Sensitivity of Eμ-myc lymphoma cells overexpressing Mcl-1 and Bcl-2 antiapoptotic proteins to inhibitor-induced cell death. Eμ-myc/Mcl-1 and Eμ-myc/Bcl-2 lymphomas were treated for 15–18 h with increasing concentrations of 19, 21, 41, and ABT-263. Dead cells were assessed by LIVE/DEAD fixable dead cell stain kit (ViVID). The data shown represents means ± SEM from 3–7 independent experiments.

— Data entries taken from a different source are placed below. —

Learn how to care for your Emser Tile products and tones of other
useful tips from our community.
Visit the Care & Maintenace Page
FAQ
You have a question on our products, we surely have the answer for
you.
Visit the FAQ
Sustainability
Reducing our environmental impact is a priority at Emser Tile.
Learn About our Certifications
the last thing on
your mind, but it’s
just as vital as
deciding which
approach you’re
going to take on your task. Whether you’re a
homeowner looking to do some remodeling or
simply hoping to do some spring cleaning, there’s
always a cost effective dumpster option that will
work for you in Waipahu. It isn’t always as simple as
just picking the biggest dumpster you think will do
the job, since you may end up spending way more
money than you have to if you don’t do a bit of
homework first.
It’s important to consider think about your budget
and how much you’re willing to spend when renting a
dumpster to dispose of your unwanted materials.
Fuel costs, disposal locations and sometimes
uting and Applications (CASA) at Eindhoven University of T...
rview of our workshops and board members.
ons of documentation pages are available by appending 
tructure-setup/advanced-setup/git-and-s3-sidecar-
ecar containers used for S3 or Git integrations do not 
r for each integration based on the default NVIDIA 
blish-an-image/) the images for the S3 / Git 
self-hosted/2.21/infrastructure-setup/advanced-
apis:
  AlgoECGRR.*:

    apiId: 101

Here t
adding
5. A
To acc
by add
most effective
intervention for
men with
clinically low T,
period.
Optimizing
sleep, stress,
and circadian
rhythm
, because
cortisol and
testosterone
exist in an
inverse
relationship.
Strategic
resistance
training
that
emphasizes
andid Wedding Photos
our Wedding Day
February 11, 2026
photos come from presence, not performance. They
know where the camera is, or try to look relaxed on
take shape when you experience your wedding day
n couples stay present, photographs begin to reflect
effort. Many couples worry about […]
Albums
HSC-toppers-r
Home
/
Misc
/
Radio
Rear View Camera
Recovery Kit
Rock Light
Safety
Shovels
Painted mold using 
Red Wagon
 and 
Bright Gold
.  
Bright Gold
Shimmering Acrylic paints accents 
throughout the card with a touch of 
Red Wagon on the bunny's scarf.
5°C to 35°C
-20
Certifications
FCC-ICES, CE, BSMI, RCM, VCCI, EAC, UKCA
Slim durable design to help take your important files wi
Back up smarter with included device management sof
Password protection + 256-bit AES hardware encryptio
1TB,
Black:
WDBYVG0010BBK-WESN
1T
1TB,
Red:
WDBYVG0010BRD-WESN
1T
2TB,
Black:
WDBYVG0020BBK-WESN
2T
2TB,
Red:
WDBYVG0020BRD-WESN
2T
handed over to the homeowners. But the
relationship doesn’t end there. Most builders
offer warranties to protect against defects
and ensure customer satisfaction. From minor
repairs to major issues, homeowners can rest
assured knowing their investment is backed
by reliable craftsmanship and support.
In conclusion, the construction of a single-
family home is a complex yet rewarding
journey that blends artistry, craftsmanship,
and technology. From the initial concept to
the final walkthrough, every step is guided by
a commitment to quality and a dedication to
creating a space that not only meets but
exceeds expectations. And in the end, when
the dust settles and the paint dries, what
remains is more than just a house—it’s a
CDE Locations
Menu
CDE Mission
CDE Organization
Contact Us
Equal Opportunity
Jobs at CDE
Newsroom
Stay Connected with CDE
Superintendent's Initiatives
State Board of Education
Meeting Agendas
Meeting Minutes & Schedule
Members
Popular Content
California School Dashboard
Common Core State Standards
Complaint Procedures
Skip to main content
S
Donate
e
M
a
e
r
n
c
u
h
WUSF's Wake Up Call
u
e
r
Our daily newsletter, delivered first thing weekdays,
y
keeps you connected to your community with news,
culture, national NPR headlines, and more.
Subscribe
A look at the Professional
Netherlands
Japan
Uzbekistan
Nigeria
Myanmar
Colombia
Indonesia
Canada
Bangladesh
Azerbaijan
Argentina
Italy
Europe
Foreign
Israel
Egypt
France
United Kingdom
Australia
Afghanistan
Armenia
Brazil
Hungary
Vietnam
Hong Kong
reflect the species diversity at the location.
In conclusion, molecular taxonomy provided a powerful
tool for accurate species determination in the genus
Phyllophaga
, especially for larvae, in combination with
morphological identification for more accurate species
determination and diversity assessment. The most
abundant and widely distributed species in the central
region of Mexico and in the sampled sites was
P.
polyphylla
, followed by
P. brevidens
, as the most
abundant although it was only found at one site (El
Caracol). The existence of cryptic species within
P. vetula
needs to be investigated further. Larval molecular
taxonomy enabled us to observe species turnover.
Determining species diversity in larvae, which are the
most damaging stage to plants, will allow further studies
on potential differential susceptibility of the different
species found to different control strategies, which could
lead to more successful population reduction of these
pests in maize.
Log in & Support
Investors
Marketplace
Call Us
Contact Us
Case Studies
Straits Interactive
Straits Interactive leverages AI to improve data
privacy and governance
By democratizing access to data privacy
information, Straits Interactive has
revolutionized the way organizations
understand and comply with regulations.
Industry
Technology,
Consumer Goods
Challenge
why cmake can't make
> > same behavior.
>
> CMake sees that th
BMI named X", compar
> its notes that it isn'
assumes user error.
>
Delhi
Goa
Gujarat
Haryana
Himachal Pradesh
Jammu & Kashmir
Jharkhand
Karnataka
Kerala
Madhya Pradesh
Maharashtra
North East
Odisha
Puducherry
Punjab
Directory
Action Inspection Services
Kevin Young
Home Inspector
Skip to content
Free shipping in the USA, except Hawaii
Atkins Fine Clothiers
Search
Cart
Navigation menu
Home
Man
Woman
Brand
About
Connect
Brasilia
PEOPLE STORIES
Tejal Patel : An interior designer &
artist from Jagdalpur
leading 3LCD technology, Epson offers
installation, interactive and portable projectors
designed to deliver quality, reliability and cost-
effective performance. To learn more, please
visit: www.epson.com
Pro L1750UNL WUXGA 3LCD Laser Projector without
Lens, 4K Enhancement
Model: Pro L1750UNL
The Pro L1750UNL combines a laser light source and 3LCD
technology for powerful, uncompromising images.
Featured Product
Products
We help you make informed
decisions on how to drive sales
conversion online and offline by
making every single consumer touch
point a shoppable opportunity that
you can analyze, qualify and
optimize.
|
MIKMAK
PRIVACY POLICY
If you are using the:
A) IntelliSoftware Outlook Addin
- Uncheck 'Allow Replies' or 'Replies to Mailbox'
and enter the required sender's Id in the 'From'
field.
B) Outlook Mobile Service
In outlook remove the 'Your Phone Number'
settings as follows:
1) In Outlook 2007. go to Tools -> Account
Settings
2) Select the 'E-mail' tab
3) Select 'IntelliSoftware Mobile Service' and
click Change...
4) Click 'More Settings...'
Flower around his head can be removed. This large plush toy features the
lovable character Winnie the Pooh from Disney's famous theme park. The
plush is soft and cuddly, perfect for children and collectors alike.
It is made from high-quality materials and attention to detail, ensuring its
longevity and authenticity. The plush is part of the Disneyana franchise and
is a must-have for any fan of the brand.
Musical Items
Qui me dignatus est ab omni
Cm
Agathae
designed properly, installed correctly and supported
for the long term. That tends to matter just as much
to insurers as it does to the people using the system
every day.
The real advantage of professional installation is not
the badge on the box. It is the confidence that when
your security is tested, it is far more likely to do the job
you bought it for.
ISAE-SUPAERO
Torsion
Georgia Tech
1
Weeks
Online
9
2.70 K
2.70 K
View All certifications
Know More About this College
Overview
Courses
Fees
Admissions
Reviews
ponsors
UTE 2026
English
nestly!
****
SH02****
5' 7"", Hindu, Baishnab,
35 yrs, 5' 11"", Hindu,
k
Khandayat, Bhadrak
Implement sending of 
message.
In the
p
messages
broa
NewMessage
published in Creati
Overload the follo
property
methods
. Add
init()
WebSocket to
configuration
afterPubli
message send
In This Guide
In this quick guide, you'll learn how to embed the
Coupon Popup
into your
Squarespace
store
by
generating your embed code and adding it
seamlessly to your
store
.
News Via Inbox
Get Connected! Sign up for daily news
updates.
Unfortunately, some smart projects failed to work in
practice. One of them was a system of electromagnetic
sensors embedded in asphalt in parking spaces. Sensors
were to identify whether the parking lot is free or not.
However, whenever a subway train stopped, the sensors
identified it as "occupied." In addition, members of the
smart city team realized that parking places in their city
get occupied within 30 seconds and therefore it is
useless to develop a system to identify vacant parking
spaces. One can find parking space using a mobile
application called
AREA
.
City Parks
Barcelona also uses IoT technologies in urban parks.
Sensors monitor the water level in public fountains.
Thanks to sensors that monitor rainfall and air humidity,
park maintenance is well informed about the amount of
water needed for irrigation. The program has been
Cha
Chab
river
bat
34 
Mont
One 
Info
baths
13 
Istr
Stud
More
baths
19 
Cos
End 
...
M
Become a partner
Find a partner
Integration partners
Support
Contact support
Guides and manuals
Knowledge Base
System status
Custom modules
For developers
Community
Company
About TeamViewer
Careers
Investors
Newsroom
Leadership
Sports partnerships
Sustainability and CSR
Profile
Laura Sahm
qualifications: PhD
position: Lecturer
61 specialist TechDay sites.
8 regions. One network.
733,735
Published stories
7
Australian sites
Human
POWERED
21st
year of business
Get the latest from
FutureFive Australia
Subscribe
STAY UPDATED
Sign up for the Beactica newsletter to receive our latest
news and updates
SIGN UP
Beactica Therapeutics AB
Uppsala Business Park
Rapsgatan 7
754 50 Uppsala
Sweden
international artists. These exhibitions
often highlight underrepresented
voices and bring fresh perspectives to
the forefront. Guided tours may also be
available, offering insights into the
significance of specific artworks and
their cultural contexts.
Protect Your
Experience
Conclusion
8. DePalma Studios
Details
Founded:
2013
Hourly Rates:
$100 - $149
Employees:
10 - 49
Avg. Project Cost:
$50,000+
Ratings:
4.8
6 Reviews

The significance was calculated using unpaired t test, and the number of data is shown for each tested concentration with corresponding significance: (*) is p < 0.05, (**) p < 0.01, and (***) p < 0.001.

Figure 8

Cell death and apoptosis induction by Mcl-1 inhibitors in human leukemic cell lines. (A) Inhibition of cell growth by designed Mcl-1 inhibitors in the HL-60, MV4,11, and K-562 leukemia cell lines. Cells were treated for 3 days, and cell growth was determined using CellTiter Glo luminescent cell viability assay. (B) Analysis of apoptosis induced by 21 and 37 in the HL-60 leukemia cell line. Cells were treated with 21, 37, and 41 for 20 h using indicated concentrations, and apoptosis was analyzed with annexin-V and propidium iodide (PI) double staining by flow cytometry. Early apoptotic cells were defined as annexin-V positive/PI-negative, and late apoptotic cells as annexin-V/PI-double positive. Induction of the apoptosis by 37 was tested also in the presence of Z-VAD-FMK. (C) Induction of caspase-3 by 19 and 21 in the HL-60 cell line. Cells were treated for 20 h, and caspase-3 was detected with fluorometric-based assay. Results shown are the mean and SEM from at least three separate experiments.